Bausch Health Cos. said Thursday it plans to spin off its faster-growing eye-care business from its core pharmaceutical operations, breaking apart a company previous management had built through such acquisitions.
The eye-care unit, known as Bausch & Lomb, had $3.7 billion in revenue last year, compared with about $4.9 billion from the rest of the company.
The eye-care business would return to being a separate company, as it was before Valeant Pharmaceuticals International and its then-Chief Executive Michael Pearson acquired Bausch & Lomb for $8.7 billion in 2013.
|BHC||BAUSCH HEALTH COS., INC.||25.25||-0.86||-3.29%|
Shares for Bausch rose more than 16% on Thursday on the news of the spinoff.
Thanks to such acquisitions, Valeant stock soared and the company became a Wall Street darling. But the firm later earned notoriety, and drew scrutiny, for aggressive drug-price increases and other business practices. Its stock plunged.
The spinoff plans, first reported by The Wall Street Journal earlier Thursday, would mark the latest hit to the Valeant legacy. Over the last several years, Canada-based Bausch has sought to climb out of the roughly $30 billion in debt accumulated through acquisitions and distance itself from past controversies, including dropping the Valeant name.
Chief Executive Joseph Papa has made strides remaking the business, some analysts say. He has divested about $4 billion of assets and paid down more than $8 billion debt, while launching new products like psoriasis medication Siliq and overhauling accounting and business practices.
"Now is the right time to begin the separation process," Mr. Papa told analysts on a call discussing the company's second-quarter earnings.
"We reflected on our portfolio. We said that 'we find ourselves with a portfolio of products that are somewhat an artifact of history that were put together through a number of acquisitions.' We said, 'what's the best way to get these portfolio of businesses to a place where we could grow these businesses,'" Mr. Papa said.
Recent efforts to revive sales, such as increased promotion of stomach drug Xifaxan, have paid off, but the company is forecast to grow slowly over the next few years, Cowen & Co. analysts have said.
The company is still saddled with about $24 billion in debt, and the stock price hasn't returned to the frothy days from several years ago. Activist hedge fund Glenview Capital Management LLC in late July said in a filing it controlled 5.9% of Bausch's shares.
Several drugmakers including Pfizer Inc. have sought to carve up their diversified businesses over the last several years, arguing that the moves create more focused companies that can produce better returns and be valued more readily by investors.
Mr. Papa said that Bausch reviewed valuations of its eye-care rivals such as Alcon AG, and believes investors could see similar value with Bausch & Lomb as a stand-alone company. Alcon was spun out of Swiss drugmaker Novartis AG last year.
He said the spinoff could happen within the next 18 months but declined to specify a date.
Bausch & Lomb, founded in 1853, is one of the iconic names in eye care. The company invented Ray-Ban sunglasses for military pilots, and later introduced one of the first mass-produced soft contact lenses and among the first contact-lens solutions.

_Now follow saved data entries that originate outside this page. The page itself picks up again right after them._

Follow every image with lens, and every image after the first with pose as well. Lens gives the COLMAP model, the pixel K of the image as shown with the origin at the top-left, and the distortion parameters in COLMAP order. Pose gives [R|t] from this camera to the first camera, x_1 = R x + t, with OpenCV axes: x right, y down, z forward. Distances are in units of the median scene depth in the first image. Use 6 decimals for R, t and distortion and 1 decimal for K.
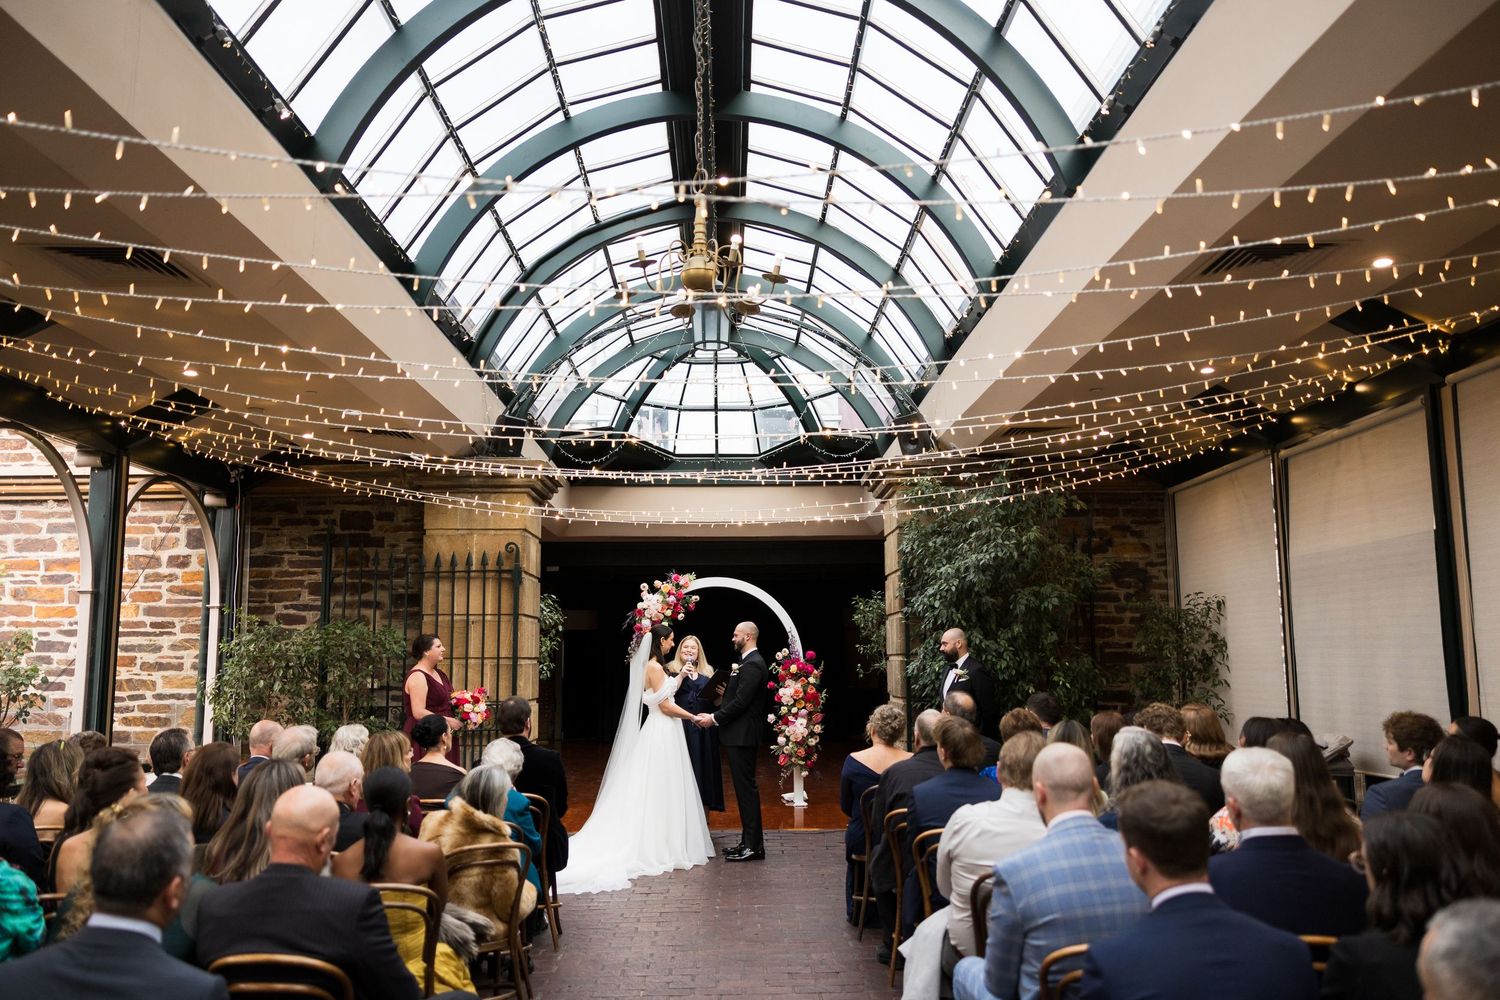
lens RADIAL K [[1193.6, 0, 756.1], [0, 1193.6, 492.2], [0, 0, 1]] dist [-0.002759, -0.004188]
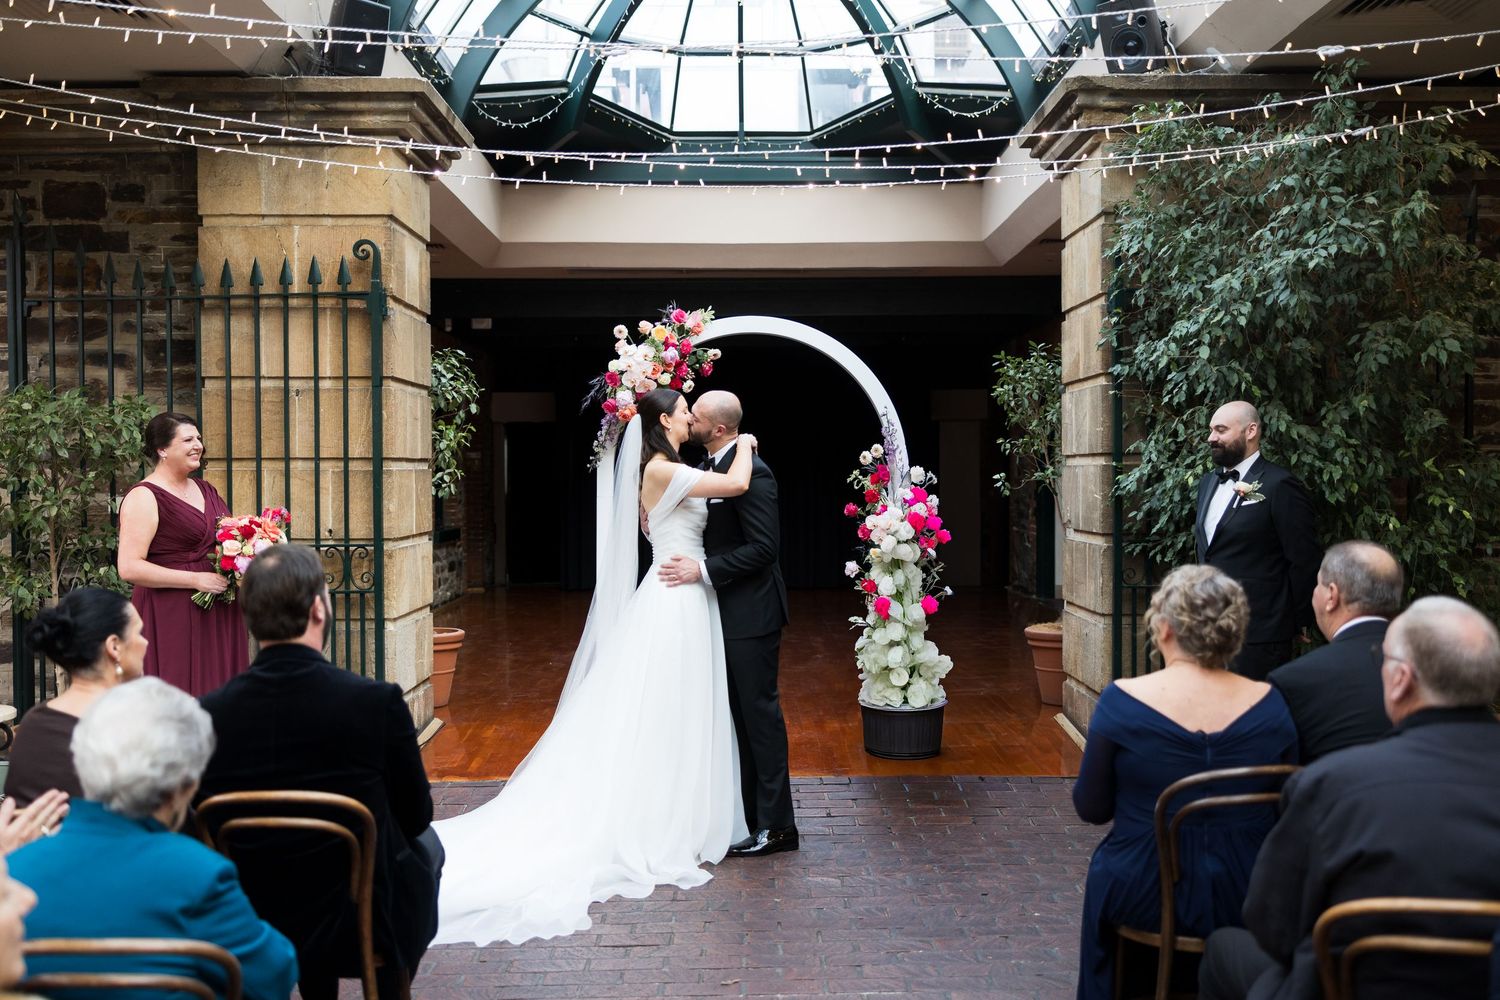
lens RADIAL K [[1587.5, 0, 757.9], [0, 1587.5, 494.5], [0, 0, 1]] dist [-0.011681, 0.000000]
pose [[0.999901, 0.002647, -0.013799, -0.021887], [-0.000483, 0.987985, 0.154547, 0.043338], [0.014042, -0.154525, 0.987889, 0.289539]]
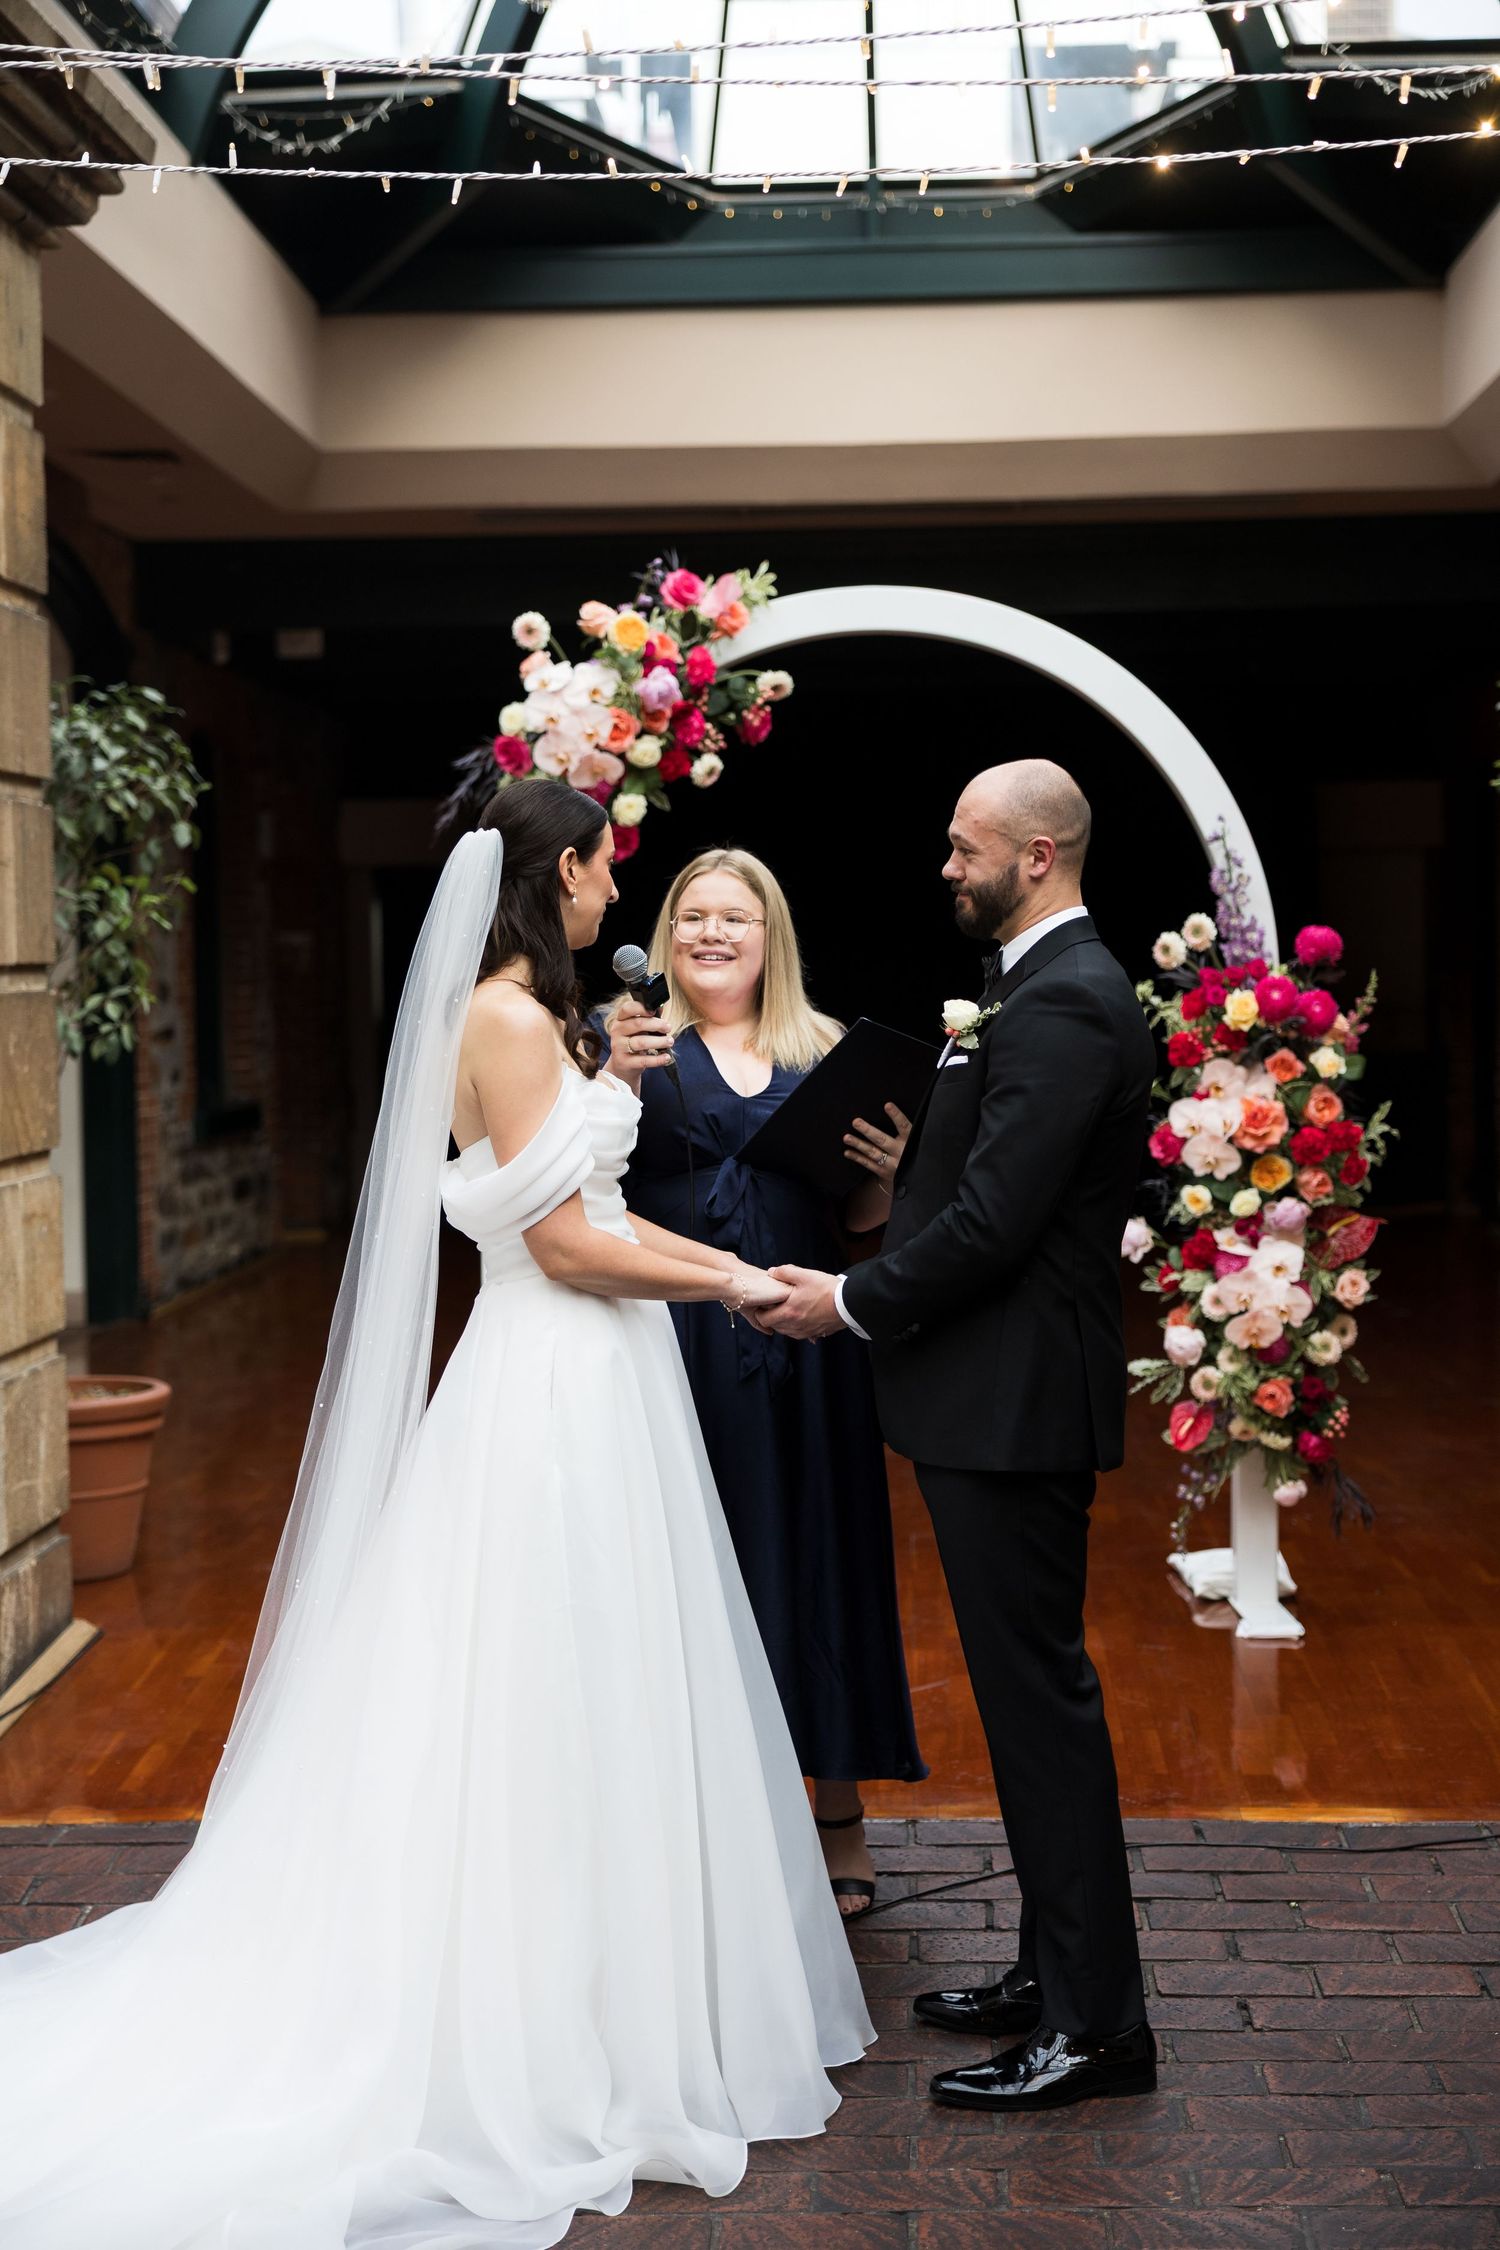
lens RADIAL K [[3197.8, 0, 737.3], [0, 3197.8, 1114.9], [0, 0, 1]] dist [0.012664, 0.000000]
pose [[0.996744, -0.003197, -0.080571, -0.012451], [0.018314, 0.982075, 0.187600, 0.061903], [0.078527, -0.188464, 0.978935, 0.460929]]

After accounting missteps and damaging recalls, private-equity firm Warburg Pincus LLC bought the company for $3.7 billion in 2007, taking it private.

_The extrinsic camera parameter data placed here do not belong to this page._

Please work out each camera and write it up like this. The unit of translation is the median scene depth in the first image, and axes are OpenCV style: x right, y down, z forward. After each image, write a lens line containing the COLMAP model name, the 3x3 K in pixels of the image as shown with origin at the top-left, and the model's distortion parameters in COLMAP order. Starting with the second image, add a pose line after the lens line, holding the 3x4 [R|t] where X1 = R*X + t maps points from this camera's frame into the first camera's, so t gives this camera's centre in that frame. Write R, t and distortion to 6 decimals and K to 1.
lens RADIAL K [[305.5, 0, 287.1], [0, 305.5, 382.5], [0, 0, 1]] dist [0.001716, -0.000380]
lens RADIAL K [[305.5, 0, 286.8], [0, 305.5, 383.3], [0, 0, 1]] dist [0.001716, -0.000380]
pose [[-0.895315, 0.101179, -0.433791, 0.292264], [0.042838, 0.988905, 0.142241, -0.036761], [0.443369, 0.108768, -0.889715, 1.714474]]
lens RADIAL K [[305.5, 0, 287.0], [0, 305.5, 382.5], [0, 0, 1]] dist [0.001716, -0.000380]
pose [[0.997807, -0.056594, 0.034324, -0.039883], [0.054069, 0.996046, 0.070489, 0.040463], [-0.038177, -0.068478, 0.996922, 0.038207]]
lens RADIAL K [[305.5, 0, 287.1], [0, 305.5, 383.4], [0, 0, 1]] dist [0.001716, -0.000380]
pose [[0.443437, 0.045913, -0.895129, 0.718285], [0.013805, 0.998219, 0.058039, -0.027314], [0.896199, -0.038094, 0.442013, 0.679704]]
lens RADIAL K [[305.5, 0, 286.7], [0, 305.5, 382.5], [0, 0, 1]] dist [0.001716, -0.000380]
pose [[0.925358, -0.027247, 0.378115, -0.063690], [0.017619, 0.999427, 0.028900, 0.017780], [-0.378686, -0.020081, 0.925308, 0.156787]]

Today, the business sells a variety of products, such as eye-surgery devices and contact lenses. More than half of Bausch's eye-care sales are from outside the U.S.
Before spinning off, the eye business will report as a separate segment of Bausch starting in the first quarter of 2021, the company said. Bausch hasn't decided the structure or closing date of the transaction, which will require board and regulatory approvals. It is in the process of determining management teams.
Under the plan, the other business will sell products including skin treatments like psoriasis therapy Duobrii, gastrointestinal drugs such as Xifaxan and the antidepressant Wellbutrin XL.
Last week, Bausch agreed to pay $45 million to resolve claims from the Securities and Exchange Commission that it improperly booked some revenue and misled investors about the impact of a 500% price increase for its diabetes drug Glumetza.
The SEC said three former executives, including Mr. Pearson, also agreed to pay penalties to settle the agency's claims against them.
In 2018, a former Valeant official, Gary Tanner, was found guilty of charges that he defrauded the company through a multimillion-dollar kickback scheme. Andrew Davenport, the former chief executive of a specialty mail-order pharmacy involved in the scheme was also found guilty.